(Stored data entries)
__________

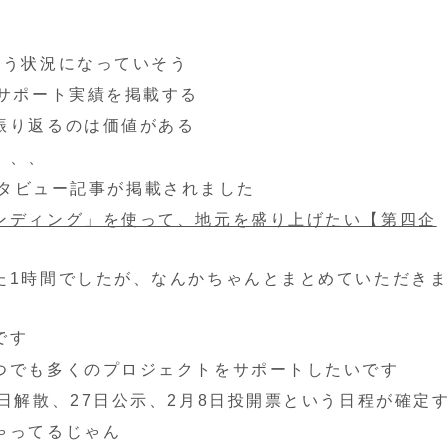
違う状況になっていそう
のサポート実績を掲載する
振り返るのは価値がある
、、、
インタビュー記事が掲載されました
ンディング」を使って、地元を盛り上げたい【第四企
た1時間でしたが、なんかちゃんとまとめていただき
です
つでも多くのプロジェクトをサポートしたいです
日解散、27日公示、2月8日投開票という日程が確定
ゃってるじゃん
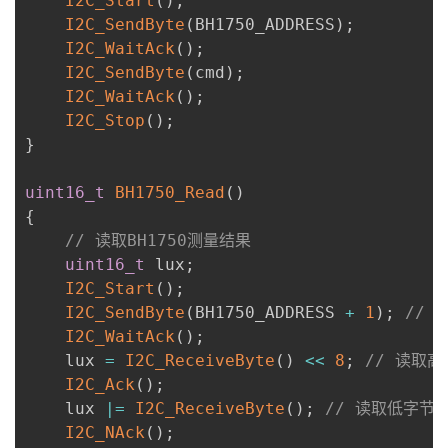
I2C_Start
(
)
;
I2C_SendByte
(
BH1750_ADDRESS
)
;
I2C_WaitAck
(
)
;
I2C_SendByte
(
cmd
)
;
I2C_WaitAck
(
)
;
I2C_Stop
(
)
;
}
uint16_t
BH1750_Read
(
)
{
// 读取BH1750测量结果
uint16_t
 lux
;
I2C_Start
(
)
;
I2C_SendByte
(
BH1750_ADDRESS 
+
1
)
;
// 
I2C_WaitAck
(
)
;
    lux 
=
I2C_ReceiveByte
(
)
<<
8
;
// 读取高
I2C_Ack
(
)
;
    lux 
|=
I2C_ReceiveByte
(
)
;
// 读取低字节
I2C_NAck
(
)
;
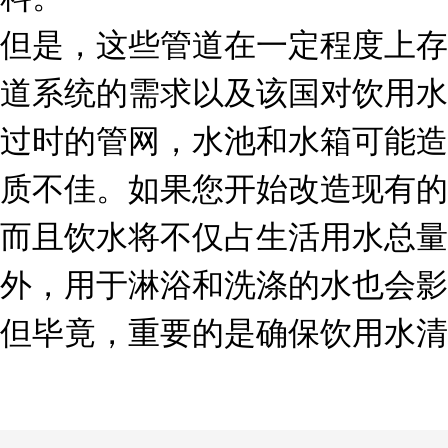
但是，这些管道在一定程度上存
道系统的需求以及该国对饮用水
过时的管网，水池和水箱可能造
质不佳。如果您开始改造现有的
而且饮水将不仅占生活用水总量
外，用于淋浴和洗涤的水也会影
但毕竟，重要的是确保饮用水清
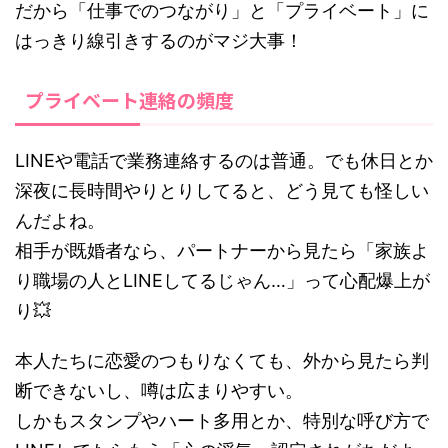
だから「仕事でのつながり」と「プライベート」に
はっきり線引きするのがマジ大事！
プライベート連絡の頻度
LINEや電話で業務連絡するのは普通。でも休日とか
深夜に長時間やりとりしてると、どう見ても怪しい
んだよね。
相手が既婚者なら、パートナーから見たら「家族よ
り職場の人とLINEしてるじゃん…」って心配爆上が
り💥
本人たちに恋愛のつもりなくても、外から見たら判
断できないし、噂は広まりやすい。
しかもスタンプやハート多用とか、特別な呼び方で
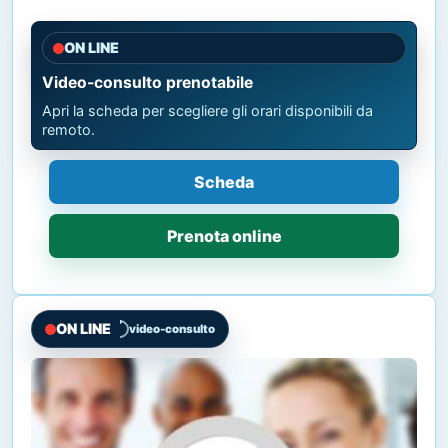
ON LINE
Video-consulto prenotabile
Apri la scheda per scegliere gli orari disponibili da
remoto.
Scheda
Prenota online
ON LINE
video-consulto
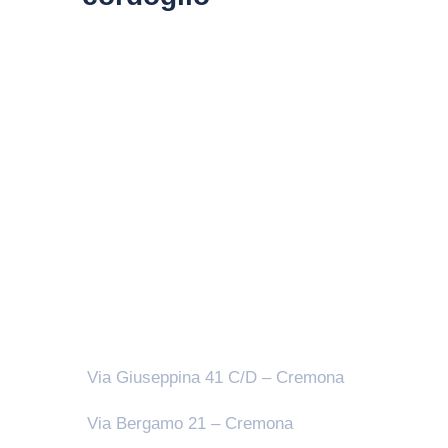
Sedi
Via Giuseppina 41 C/D – Cremona
Via Bergamo 21 – Cremona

__________

__REQUIRED WORK__:
Among the entries, find each line that includes the string "consulto" and copy it.

__SOLUTION FOR THIS PROBLEM__:
Video-consulto prenotabile
video-consulto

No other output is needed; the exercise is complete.